Data for review —
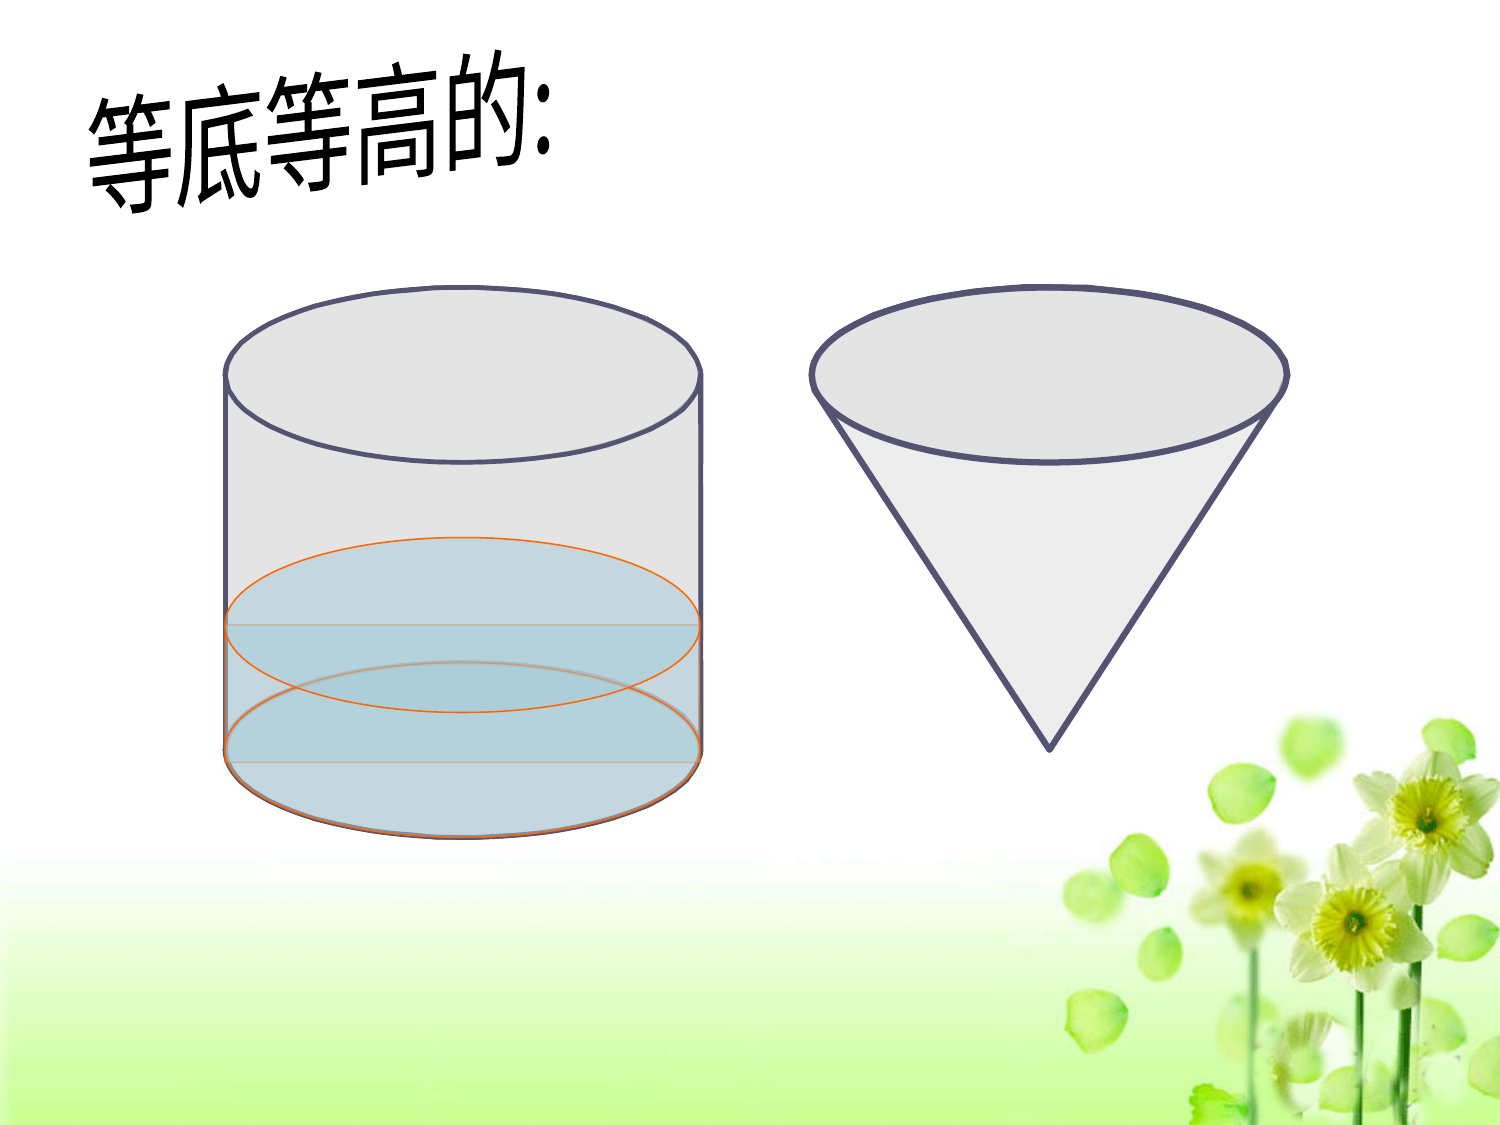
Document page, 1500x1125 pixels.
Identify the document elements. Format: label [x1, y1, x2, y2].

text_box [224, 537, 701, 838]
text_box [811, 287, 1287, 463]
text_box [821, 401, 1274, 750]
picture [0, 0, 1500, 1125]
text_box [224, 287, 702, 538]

Requirement — Find the line containing "Identify the document" in the material above. Print it and every line after it through the end, exactly and only those.

Answer —
Identify the document elements. Format: label [x1, y1, x2, y2].

text_box [224, 537, 701, 838]
text_box [811, 287, 1287, 463]
text_box [821, 401, 1274, 750]
picture [0, 0, 1500, 1125]
text_box [224, 287, 702, 538]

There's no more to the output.